China Keeps Growth Target At 6.5%, Stays Focused On Financial Risks

Beijing: China aims to expand its economy by around 6.5 per cent this year, the same as in 2017, while pressing ahead with its campaign to reduce risks in the financial system, Premier Li Keqiang said Monday.

The goal was kept unchanged even though the economy grew 6.9 per cent last year and exceeded the government’s target. Sources previously told Reuters that China will maintain its growth target at “around 6.5 per cent”.

Economists had already expected the world’s second-largest economy to lose some momentum this year as the government deepens its push to contain a build-up in corporate debt, while a war on pollution and a cooling property market weigh on its manufacturers.

Reinforcing views that Beijing’s attention remains firmly fixed on credit risks and better quality growth, when Li unveiled the GDP target he omitted previous wording saying growth could be “higher if possible”. In his annual work report, Li also said China has cut its budget deficit target for the first time since 2012, suggesting Beijing will be more watchful of fiscal spending while not tapping the brakes so hard that it risks a sharper slowdown.

“Policy wise, the report definitely has a tightening bias,” said Betty Wang, senior China economist at ANZ in Hong Kong. “In line with expectations, the government is pushing through their reform agenda.” But last week’s escalation in trade tensions with the United States has jumped to the top of the list of uncertainties facing China this year.

President Donald Trump said he would impose hefty tariffs on imported steel and aluminium to protect US producers, risking retaliation from major trade partners like China and sparking fears of a global trade war.

Li said China opposes protectionism and supports the settlement of trade disputes through negotiation, but will “resolutely safeguard” its legitimate rights and interest.

Yet, China will keep its yuan currency basically stable, Li said in remarks to the opening of the annual meeting of parliament.

He said a steady rise in import and export volumes can be expected this year, a view unchanged from a year ago. No export target was given for the third straight year.

“We can expect continued recovery of the global economy, but there are also many factors that bring instability and uncertainty,” the premier said.

“The policy changes of the major economies and their spillover effects create uncertainty; protectionism is mounting, and geopolitical risks are on the ascent,” Li said.

China’s economic and financial risks “are generally under control” but more needs to be done to resolve issues such as local government debt, Li said. He also said China will improve supervision over shadow banking, internet finance and financial holding companies, and step up risk controls at financial institutions.

Li said China has cut its budget deficit target to 2.6 per cent of GDP from 3 per cent in 2017. Most analysts had expected it to be maintained or trimmed only slightly.

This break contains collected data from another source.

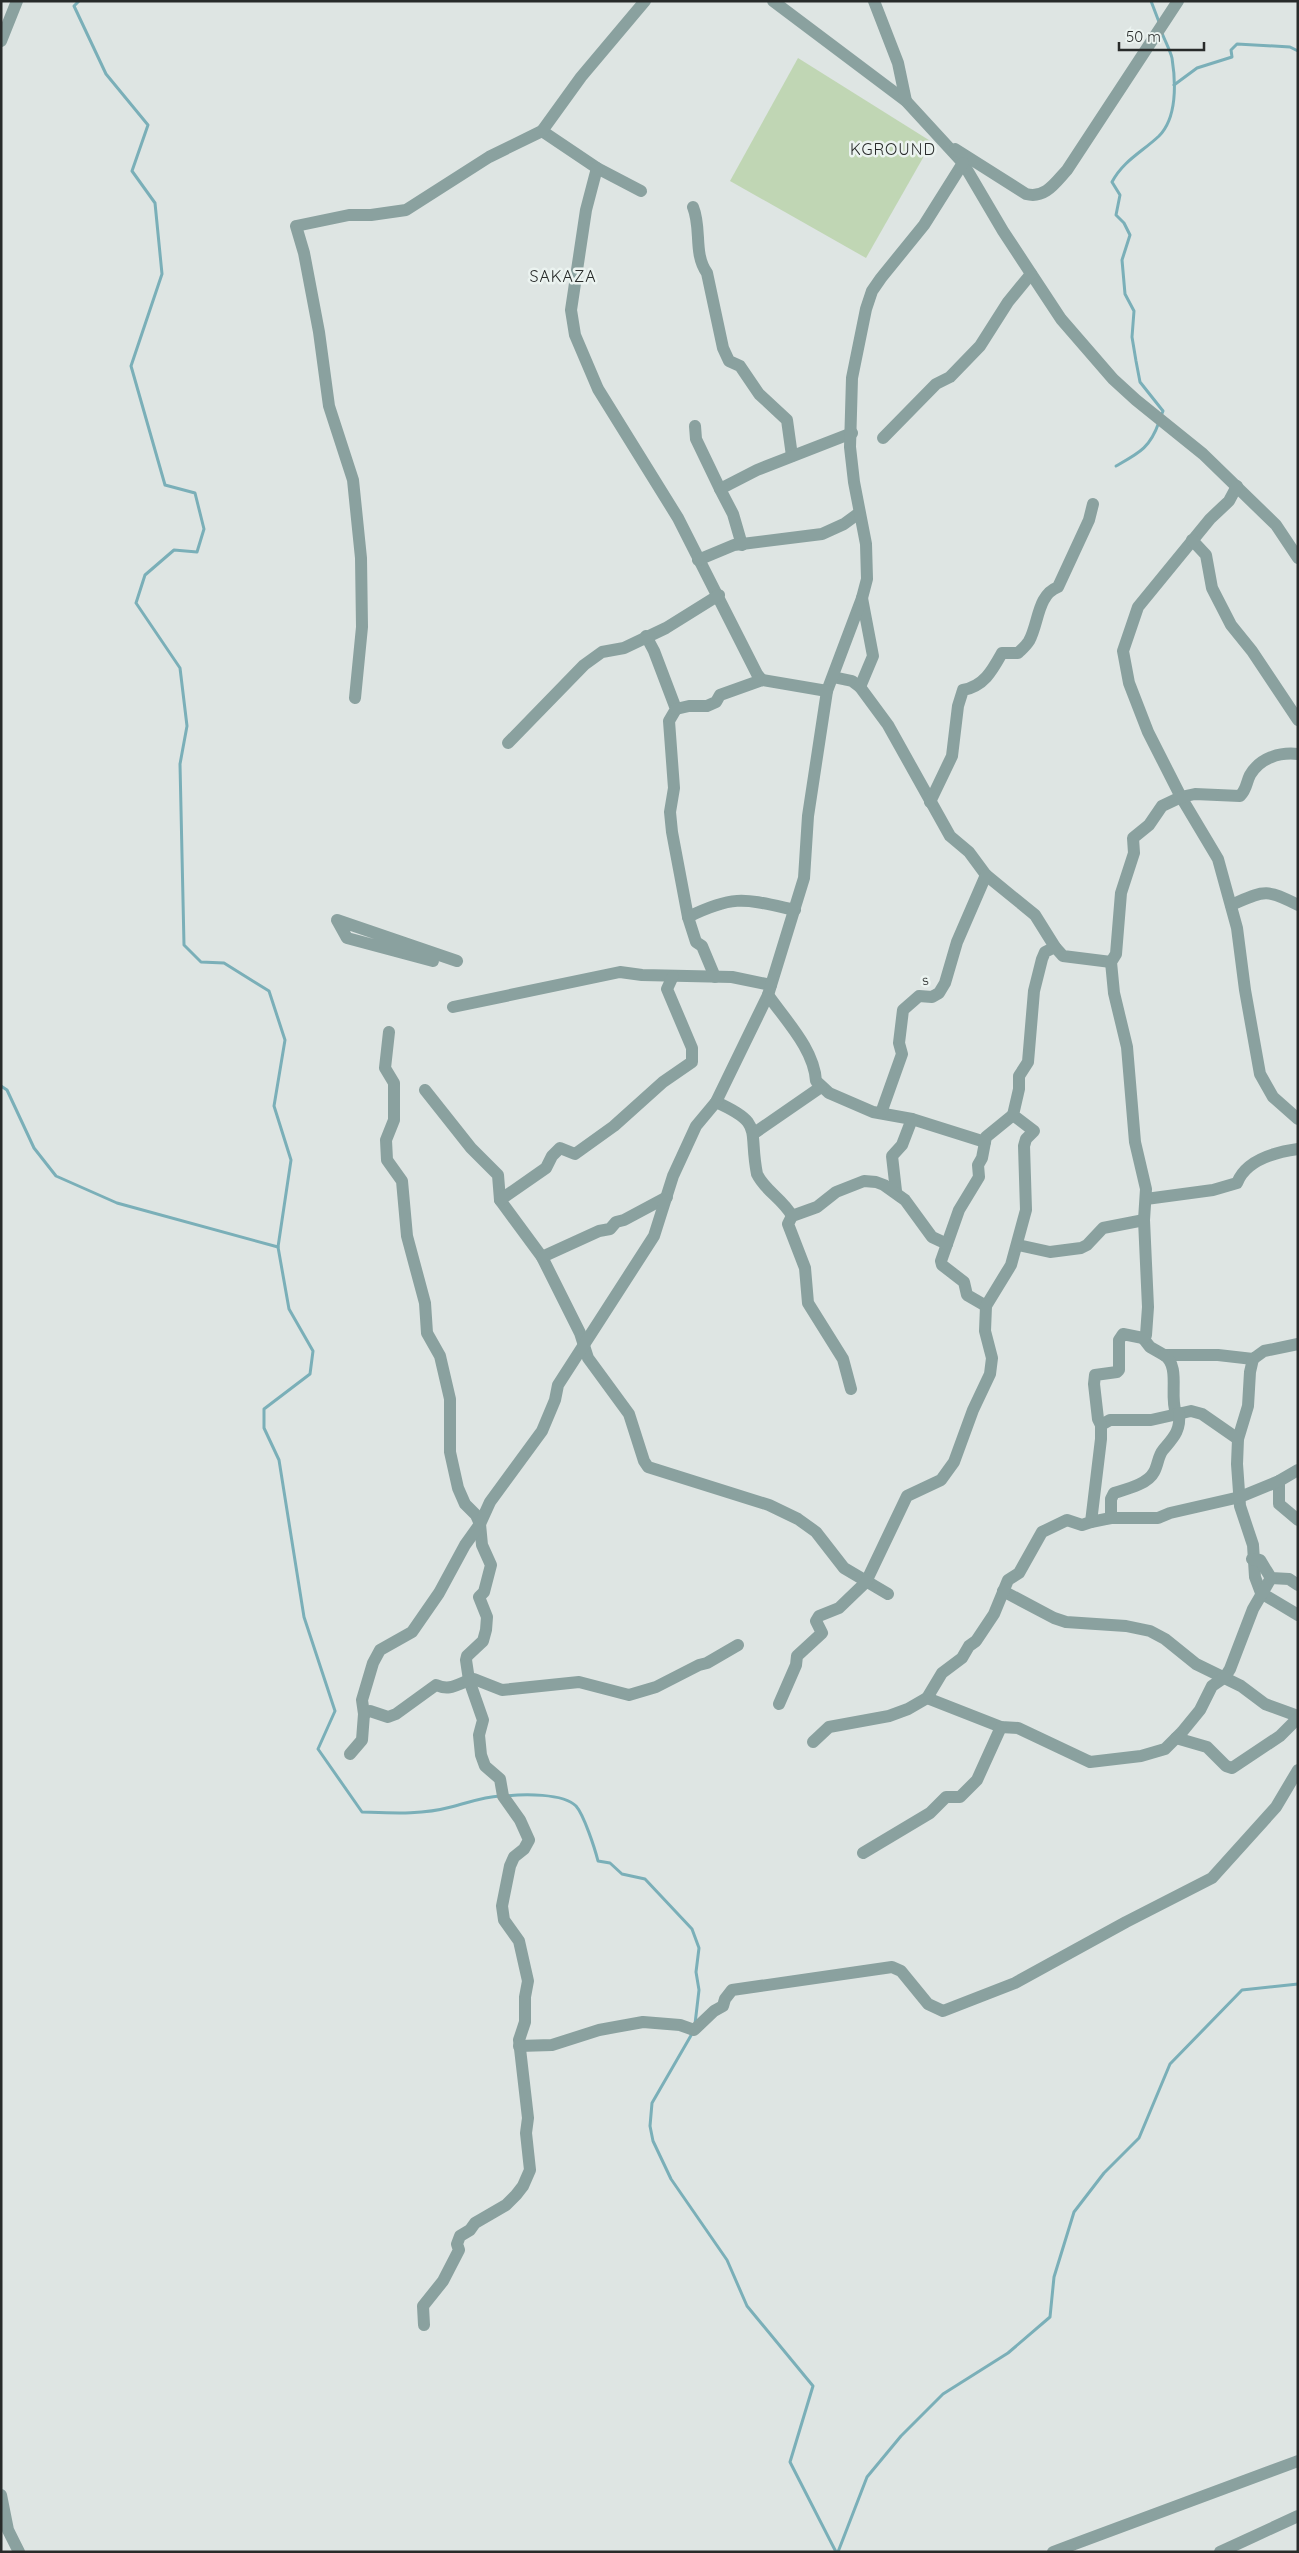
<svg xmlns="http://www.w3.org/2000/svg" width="1299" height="2553" font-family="Quicksand,sans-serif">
	<rect width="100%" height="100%" fill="#dee5e3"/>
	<!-- green -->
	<polygon fill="#c0d6b4" points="798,58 932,142 866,258 730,181"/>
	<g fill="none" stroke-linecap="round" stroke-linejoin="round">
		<!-- stream -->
		<g stroke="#7aafb8" stroke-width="3">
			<path d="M79,1L74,6L106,74L148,125L132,171L155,203L162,274L131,366L165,485L195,493L204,529L197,552L174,550L145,575L136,603L180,668L187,726L180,764L184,945L201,962L224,963L269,991L285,1040L274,1106L291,1160L278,1247L289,1309L313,1351L310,1374L264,1409V1428L279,1460L304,1617L335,1711L318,1749L362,1812C392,1813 421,1815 451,1807C468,1803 482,1797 500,1796"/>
			<polyline points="1151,1 1159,22"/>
			<polyline points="1174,85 1197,68 1232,57 1231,50 1237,44 1290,47 1298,51"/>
			<path d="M1161,416L1163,411L1140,382L1136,361L1132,337L1134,311L1125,294L1122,260L1130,235L1124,223L1116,215L1120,195L1112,182C1123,161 1142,152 1159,136C1177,118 1176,83 1172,58C1170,50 1165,41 1162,33"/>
			<path d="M1116,466C1139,453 1150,448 1159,422"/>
			<polyline points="1,1086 7,1090 34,1148 56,1176 117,1203 278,1247"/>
			<path d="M506,1796C523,1794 563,1793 576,1806C584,1815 595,1849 598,1861L610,1863L622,1874L645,1879L692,1929L699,1948L696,1972L699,1990L695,2024"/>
			<polyline points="693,2032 652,2103 650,2126 653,2141 671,2179 727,2260 747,2306 813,2386 790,2462 836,2552"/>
			<polyline points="838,2552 867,2477 901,2436 943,2394 1008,2353 1050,2317 1054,2277 1074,2212 1104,2173 1139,2138 1170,2064 1242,1990 1298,1984"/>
		</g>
		<!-- minor -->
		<g stroke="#8aa19f" stroke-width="12">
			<polyline points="773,1 906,101 963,163 1003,231 1061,319 1113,379 1136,400 1203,454 1276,525 1298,558"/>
			<polyline points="874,1 898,63 906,101"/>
			<polyline points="1,41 17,1"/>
			<polyline points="542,131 597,168 641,191"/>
			<path d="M955,149L1026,194C1045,199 1055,183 1067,170L1178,1"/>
			<polyline points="597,168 586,210 571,310 575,335 598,389 678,518 757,674 762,680"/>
			<path d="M693,207C702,229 693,253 707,273L723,348L729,361L740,366L759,394L787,420L792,456"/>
			<polyline points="695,426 696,439 720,489"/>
			<polyline points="883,438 936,384 950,377 980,346 1008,302 1031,274"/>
			<polyline points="1237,486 1229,501 1210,519 1138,607 1123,651 1129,683 1148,732 1181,797 1218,859 1237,928 1245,990 1260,1074 1273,1097 1298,1119"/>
			<polyline points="1192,540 1206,555 1212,588 1231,625 1252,651 1298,720"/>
			<polyline points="742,545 733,514 720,489 757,470 852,433"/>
			<polyline points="698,560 734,545 822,534 844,524 859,513"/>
			<polyline points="646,636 654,651 676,709 669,721 674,788 670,812 672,832 688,917 696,942 702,946 715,977"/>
			<polyline points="833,677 852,681 860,687 888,725 950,836 969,852 986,875 1035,915 1055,947 1063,956 1111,962"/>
			<polyline points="860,687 873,656 862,598"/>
			<polyline points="827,691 862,598 867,579 866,544 854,482 850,447 852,378 866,309 872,291 881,278 924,225 963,163"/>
			<polyline points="355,698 362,627 361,558 353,480 329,406 319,332 304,253 296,226 349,215 371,215 406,210 489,157 542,131 581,77 645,1"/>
			<polyline points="508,743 584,665 602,652 624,648 666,628 719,595"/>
			<path d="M930,802L952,756L958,706L963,690C984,686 992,671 1002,653H1018C1022,649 1026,646 1029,641C1039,623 1037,595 1058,587L1089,520L1093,504"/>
			<path d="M1231,905C1264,891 1265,888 1298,905"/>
			<path d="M688,917C735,894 745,899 795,910"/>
			<polyline points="433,961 347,938 337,920 457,961"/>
			<path d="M768,995C786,1021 814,1049 816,1081L829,1093L873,1112L912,1119L985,1142"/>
			<polyline points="453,1007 620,972 642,975 732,977 771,985"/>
			<polyline points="389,1032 385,1068 394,1083 394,1120 386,1140 387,1160 402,1181 407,1236 425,1303 427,1333 440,1356 450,1399 450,1452 458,1488 465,1504 476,1515 480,1524 482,1545 491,1565 484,1592 479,1597 487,1617 486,1630 483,1641 467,1656 466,1660 469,1680 483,1720 479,1735 481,1755 485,1766 500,1779 503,1796 520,1820 529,1840 524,1849 514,1857 510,1866 502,1906 504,1920 519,1941 528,1981 525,1997 525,2022 519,2040 528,2118 526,2133 530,2170 523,2186 516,2195 506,2205 475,2223 470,2230 460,2236 457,2244 459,2250 443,2281 423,2306 424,2325"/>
			<polyline points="425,1090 471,1148 498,1175 500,1200 542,1257 580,1333 588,1358 629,1414 644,1461 648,1467 769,1505 798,1519 816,1532 844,1568 888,1594"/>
			<path d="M716,1102C765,1124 748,1129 757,1174C765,1191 783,1199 792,1216"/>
			<polyline points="881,1113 902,1054 899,1043 903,1010 919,996 932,997 939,993 945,983 957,942 986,875"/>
			<polyline points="753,1134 821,1087"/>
			<polyline points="896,1191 892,1156 902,1145 912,1119"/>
			<path d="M1146,1199L1213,1190L1237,1183C1246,1160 1276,1152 1298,1149"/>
			<polyline points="500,1200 546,1168 552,1156 560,1148 575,1154 614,1126 663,1082 692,1062 692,1048 667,989 673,976"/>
			<polyline points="1018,1245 1050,1252 1081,1248 1087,1245 1103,1228 1144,1220"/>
			<polyline points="542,1257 599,1231 610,1229 616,1222 624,1220 667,1197"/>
			<polyline points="986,1306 967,1295 964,1282 942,1265 941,1261 959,1210 979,1177 978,1165 982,1158 986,1137 1013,1115"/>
			<polyline points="1143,1338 1150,1347 1164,1355 1218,1355 1253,1359 1264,1351 1298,1344"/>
			<path d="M1164,1355C1181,1366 1169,1396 1176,1413"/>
			<polyline points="1253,1359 1250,1372 1248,1406 1238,1439 1237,1464 1240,1506 1253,1545 1255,1577 1261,1593 1298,1615"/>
			<polyline points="851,1389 843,1359 808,1303 805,1268 788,1224 792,1216 817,1207 836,1192 864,1181 876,1182 884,1185 905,1200 932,1237 947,1244"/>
			<polyline points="1101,1425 1110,1420 1151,1420 1191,1411 1202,1414 1238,1439"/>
			<polyline points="1279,1481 1279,1504 1298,1520"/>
			<path d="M1111,1518V1499L1114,1493C1127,1489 1148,1484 1154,1472C1158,1465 1158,1456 1163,1450C1173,1438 1181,1431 1179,1413"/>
			<polyline points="1091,1522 1111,1518 1158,1518 1170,1513 1240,1497 1279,1481 1298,1470"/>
			<polyline points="1252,1559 1260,1560 1271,1578 1289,1579 1298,1585"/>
			<polyline points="1003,1591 1054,1618 1066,1622 1126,1626 1150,1631 1165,1639 1196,1664 1241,1686 1265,1704 1298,1716"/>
			<polyline points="927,1698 1001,1727 1018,1728 1090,1762 1141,1756 1165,1749 1182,1732 1200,1710 1212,1686 1225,1677 1230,1669 1253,1609 1271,1578"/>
			<polyline points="779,1704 796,1665 797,1656 822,1633 816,1621 819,1616 839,1608 866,1582 907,1496 941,1480 954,1462 973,1410 990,1374 992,1358 985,1331 986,1306 1011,1265 1026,1210 1024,1146 1026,1139 1034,1131 1013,1115 1019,1089 1019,1076 1028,1062 1034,991 1042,959 1045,952 1055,947"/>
			<path d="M364,1714L370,1711L388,1717L396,1714L436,1685C452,1692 459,1682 474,1679L502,1690L579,1682L629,1695L656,1687L699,1665L707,1663L738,1645"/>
			<polyline points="1176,1738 1207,1747 1226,1766 1232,1768 1280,1736 1298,1718"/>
			<path d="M813,1742L829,1727L889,1716L908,1709L927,1698L942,1673L962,1658L969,1646L976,1641L994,1614L1008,1580L1019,1573L1042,1532L1067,1520L1082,1525L1091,1522L1101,1439V1425L1098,1419L1094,1384L1095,1375L1117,1372L1119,1370V1340L1123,1334L1143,1338L1146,1335L1148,1307L1144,1220L1146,1189L1135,1142L1127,1047L1114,993L1111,962L1116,954L1121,893L1134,853L1133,838L1149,825L1162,806L1181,797L1195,794L1240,796C1247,789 1246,783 1250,775C1260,758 1279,752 1298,754"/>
			<polyline points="350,1754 362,1740 364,1714 362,1700 373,1663 380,1650 412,1632 439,1593 465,1545 480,1524 490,1502 542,1431 555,1400 558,1385 654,1236 673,1176 696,1126 716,1102 768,995 804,878 808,816 827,691 762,680 720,695 716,702 707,706 689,706 676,709"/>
			<polyline points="863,1853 930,1813 946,1797 960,1797 977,1780 1001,1727"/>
			<polyline points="519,2046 552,2045 599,2030 643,2022 680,2025 694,2030 714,2011 723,2006 725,1999 732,1990 892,1967 901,1971 928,2004 943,2011 1015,1983 1126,1922 1212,1878 1276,1807 1298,1770"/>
			<polyline points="1,2495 8,2530 19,2552"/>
			<polyline points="1053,2552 1298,2461"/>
			<polyline points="1220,2552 1298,2516"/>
		</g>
	</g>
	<g text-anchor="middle" stroke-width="5" stroke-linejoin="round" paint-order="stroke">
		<!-- street labels -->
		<g font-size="14" fill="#282b2a" stroke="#ebf3f0">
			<text transform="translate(925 980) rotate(-10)" y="5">s</text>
		</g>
		<!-- quarter labels -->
		<g font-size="16" letter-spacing="1" fill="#282b2a" stroke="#ebf3f0">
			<text x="893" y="155">KGROUND</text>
			<text x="563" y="282">SAKAZA</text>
		</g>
	</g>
	<!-- border -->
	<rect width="1299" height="2553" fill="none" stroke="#282b2a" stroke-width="5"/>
	<!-- scale -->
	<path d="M1119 42v8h85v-8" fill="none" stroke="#282b2a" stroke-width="2.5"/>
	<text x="1126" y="42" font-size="15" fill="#282b2a" stroke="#ebf3f0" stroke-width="4" paint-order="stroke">50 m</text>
</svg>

However, since the economy has been expanding at such a strong pace, analysts said the cut was again more symbolic of Beijing’s intention to further control debt growth.

“The actual figure is even lower than we expected ... a 2.6 per cent deficit would be about 2.3 trillion yuan ($363.5 billion) in absolute terms, which equals to the 2016 level,” said ANZ’s Wang. “It shows the government’s determination to control leverage in the economy.” Heavy government infrastructure spending was a major driver behind China’s forecast-beating growth last year, but Beijing has been cracking down recently on some projects launched by local governments as it seeks to curb their spending.

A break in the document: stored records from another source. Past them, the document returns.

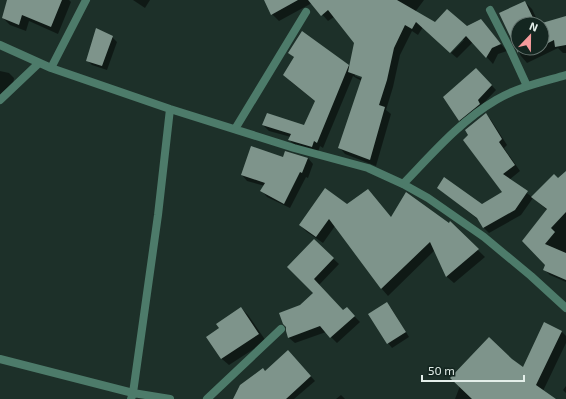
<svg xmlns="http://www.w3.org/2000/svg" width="566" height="399" viewBox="0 0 566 399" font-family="'Exo 2',sans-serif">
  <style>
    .shadow { fill: #0007; fill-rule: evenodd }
    .building { fill: #7e948b }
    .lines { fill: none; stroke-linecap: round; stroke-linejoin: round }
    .minor { stroke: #4d7b6a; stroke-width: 8 }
  </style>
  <rect width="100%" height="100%" fill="#1d3029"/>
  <path class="shadow" d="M8 0H69L71 2 58 34 29 21 26 31 10 25 3 18Z
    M133 0H150L145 8Z
    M265 0H424L415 12 435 24 467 29H488L507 51 498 54 493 64 473 42 457 58 451 53 464 40 423 27 418 35 412 31 400 55 393 87 386 110 391 114 376 166 345 154 339 147 362 81 356 78 353 76 323 148 320 146 318 152 295 146 290 140 291 137 269 131 263 125 305 126 316 102 290 81 295 58 290 53 302 32 350 67 355 43 334 17 328 21 312 3 279 21 272 14ZM355 74 367 78 366 80 355 76Z
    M525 2 532 9 539 24H518V48H542V24L566 17V53H563L558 48 527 63 521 56 500 14Z
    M112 37 117 42 107 70 92 65 87 60Z
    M476 69 496 90 464 124 459 120Z
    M0 71 9 73 14 78 13 85 0 97Z
    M486 114 491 120 507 145 504 148 520 171 509 180 532 197 566 210V282L550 275 544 269 546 264 523 241 547 210 533 198 521 215 489 233 483 227 480 221 438 188 481 205 504 192Z
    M283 158H308L313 164 308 178 306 177 290 208 267 197 262 191 265 186 247 181 242 175Z
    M347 206 391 217 449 224 450 223 485 257 454 283 447 277 435 250 388 296 382 289 335 226 323 243 307 232 300 225Z
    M314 241 339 264 319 285 343 311 352 314 360 322 337 343 326 332 295 343 289 338 287 331 301 306 315 293 288 267Z
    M386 304 391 308 409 337 392 348 388 343Z
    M241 308 248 315 266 341 229 365 222 359 208 337 221 329Z
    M562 332 566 336V343L543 391 554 399H455L460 386 511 360 523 368Z
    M292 356 315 381 294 399H234L266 372Z
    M566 386V393L563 390Z
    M341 395 345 399H336Z"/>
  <path class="building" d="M7 0H62L51 27 22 15 19 25 2 18Z
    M264 0H298L271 15Z
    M308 0H397L435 22 447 9 467 26 481 19 501 44 492 48 486 58 466 36 450 53 416 22 412 29 405 25 394 48 387 80 379 105 385 107 370 160 338 148 362 77 348 72 354 43 328 10 321 16Z
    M525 1 536 24H518V53L499 13Z
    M566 16V45L555 47 554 40 542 46V23Z
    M96 28 113 36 102 66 86 61Z
    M302 31 349 65 317 143 314 141 312 147 288 140 291 134 262 125 267 113 304 125 315 101 283 75 294 57 288 53Z
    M476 68 492 85 478 100 480 104 459 121 443 97Z
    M486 113 502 139 499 142 515 165 503 174 528 191 515 210 483 228 477 218 437 188 444 177 482 204 502 192 463 140 468 135 465 130Z
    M251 146 283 157 285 151 308 158 302 173 300 172 284 204 260 191 265 183 241 175Z
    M566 171V212L551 228 555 232 545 244 566 253V280L543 270 545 265 522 241 547 209 531 197 554 174 558 178Z
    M325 188 347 204 368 189 391 217 406 192 449 223 450 221 479 249 446 277 430 242 381 289 329 219 316 237 299 225Z
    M314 239 334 258 314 279 343 310 347 307 355 316 330 338 320 326 288 338 286 331V327L283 324 279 313 300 305 313 293 287 267Z
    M387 302 406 332 387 344 368 314Z
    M241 307 259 334 221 359 206 337 219 328 216 324Z
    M544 322 562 331 536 385 556 399H472L450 378 489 337 512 359 523 367Z
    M288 350 311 376 286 399H233L240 385 263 368 265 371Z"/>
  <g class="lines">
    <path class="minor" d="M490 10 510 49 527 86
      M0 45 51 68 170 109 294 148 368 168 403 184 428 198 484 237 531 276 566 308
      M51 68 86 0
      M0 100 39 63
      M235 129 306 12
      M403 184C432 154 460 121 496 100 518 87 542 82 566 75
      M0 359 133 393 170 399
      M131 399 133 393 158 215 170 109
      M207 399 281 329"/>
  </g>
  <g transform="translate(530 36) rotate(22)"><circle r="19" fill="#142620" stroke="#677671"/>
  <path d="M0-3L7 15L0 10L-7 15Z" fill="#f59b9c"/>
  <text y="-6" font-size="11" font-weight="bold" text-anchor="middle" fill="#e4efea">N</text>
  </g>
  <path d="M422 375v6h102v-6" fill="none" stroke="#e4efea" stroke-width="2"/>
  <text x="428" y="375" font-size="12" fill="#e4efea" stroke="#142620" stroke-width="3" paint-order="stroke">50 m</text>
</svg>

Despite the lower deficit ratio, the absolute amount of the deficit is expected to remain unchanged at 2.38 trillion yuan ($376 billion), according to the finance ministry’s annual budget report.

Li also reiterated that China will keep its monetary policy “prudent” and “neutral”, neither too loose nor too tight, and will maintain reasonably steady liquidity, he said.

While the central bank has been gingerly raising money market rates to discourage riskier lending practices, it has also kept markets well supplied with funds when there are worries of a deeper cash squeeze, and bank lending hit a fresh record last year.

Li also said he expects reasonable growth in broad M2 money supply and total social financing this year, without stating a target.

The National Development and Reform Commission, the state planner, said separately that outstanding total social financing (TSF) and M2 will grow at a similar pace this year as in 2017.

TSF grew 12 per cent last year, in line with the target, but M2 growth slowed to 8.2 per cent, below the goal of around 12 per cent. ANZ had expected both targets to be set at 10 per cent or lower this year.

“If I remember it right, it’s the first time that they don’t have a specific target in two decades. It shows authorities now prefer a tighter stance on monetary policy,” Wang said.

“Overall both monetary and fiscal policy will be tighter than last year, because the government wants to control financial leverage and overall debt levels.” China also set its consumer inflation goal at “around 3 per cent”, in line with last year, as widely expected.

Stability will be the watchword this year as President Xi Jinping pursues his vision of turning China into a “modestly prosperous” nation by 2020.

To hit the 2020 goal, the economy needs to expand at least 6.3 annually over the next three years, officials have said.

Xi also wants China to become a “strong power” on the world stage by 2050.